Мы влезли в толпу и давай пробиваться вперед. От одной тетки так пахло духами, что меня чуть не стошнило. Однако мы выбрались на улицу раньше всех и сразу ослепли от яркого солнца. Мы, наверное, минут пять стояли с закрытыми глазами, пока привыкли к тому, что на улице день. Было уже три часа, и мы заторопились домой.
— Давай через скверик, Валерка! — предложил я, и мы побежали самой прямой дорогой через скверик. Пробежали мы, наверное, метров двести, как вдруг Валерка тихонько ойкнул в схватил меня за руку.
— Смотри! — испуганно шепнул он.
Я посмотрел, и у меня сразу в животе стало холодно и пусто, словно три дня не ел. Навстречу, из кустов акации, выходили Ленька Пискунов и три его дружка. Они, конечно, знали дорогу, которой мы ходим домой, и встретили нас в таком месте, где никого не было — ни прохожих, ни милиции.
— Бить будут! — еле слышно сказал Валерка-Арифметик!
Ленька с дружками тихонько, улыбаясь, подходили к нам!
Они все были в майках и бутсах, надетых на толстые гетры.
— Вот они! — сказал Ленька, подойдя к нам. — Вот они, два гада из четырех…
Двое Ленькиных дружков стали обходить нас с Валеркой сзади, и я подтянул живот, чтобы не было так страшно, выставил вперед оба кулака, а сам стал пятиться к забору, чтобы меня было трудно обойти сзади.

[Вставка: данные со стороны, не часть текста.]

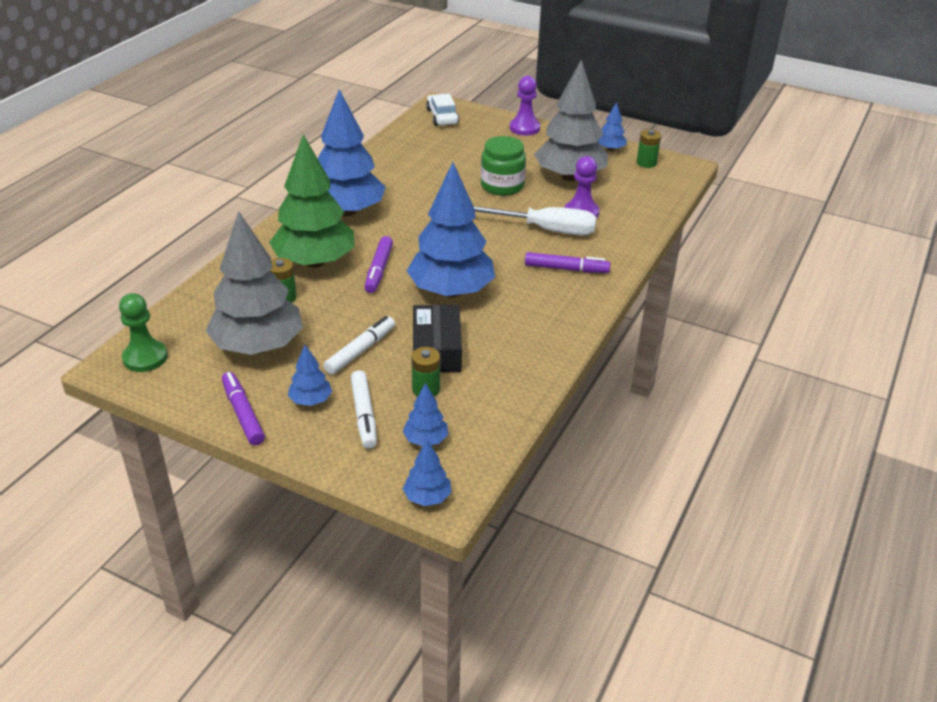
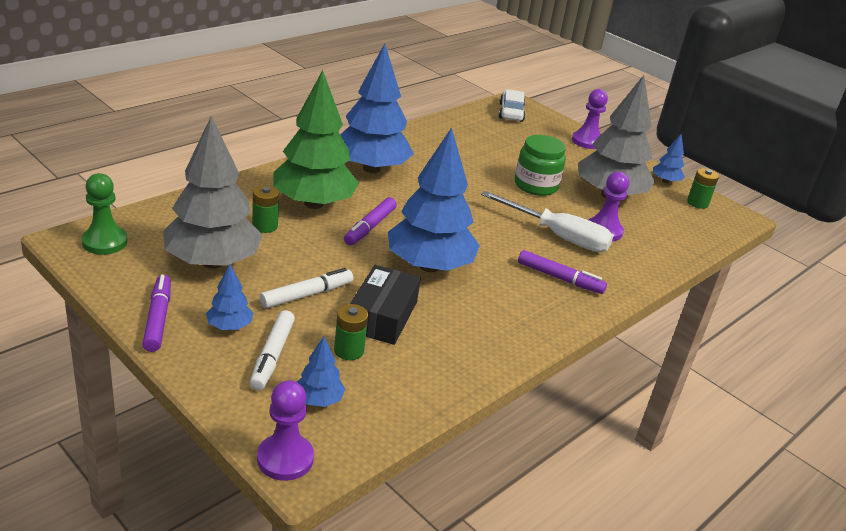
camera: 15 degrees right, 5 degrees down
blue tree [403,440,452,506] -> purple pawn [257,380,314,481]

— Бей их! — закричал Ленька Пискунов.
Дальше я не помню, что было. Кто-то ударил меня, кого-то ударил я; кто-то пнул меня бутсой, кого-то я пнул ботинком; кто-то здорово зарычал, я тоже здорово закричал. Помню только, что в самом конце драки я все кричал: «Бей их в хвост и в гриву!», но очнулся я на земле и у меня кружилась голова, хотя никакой боли я не чувствовал.
— Бей их в хвост и в гриву! — еще раз почему-то закричал я.
Тут я захотел подняться с земли, но не смог, а когда все-таки поднялся, то услышал милицейский свисток и увидел милиционера, который бежал к нам. Валерка все еще лежал на земле, и из носа у него текла черная кровь.
— Кто? Где? Почему? — закричал милиционер, выплевывая изо рта свисток. — Кто? Куда ушли?
— Никто! — сказал я. — Не знаю их…
— Хулиганы с хулиганами! — заорал милиционер. — Обоюдная драка! Уведу в отделение…
— Не надо нас вести в отделение! — жалобно попросил с земли Валерка-Арифметик. — Несправедливо! Побили, да еще вести в отделение!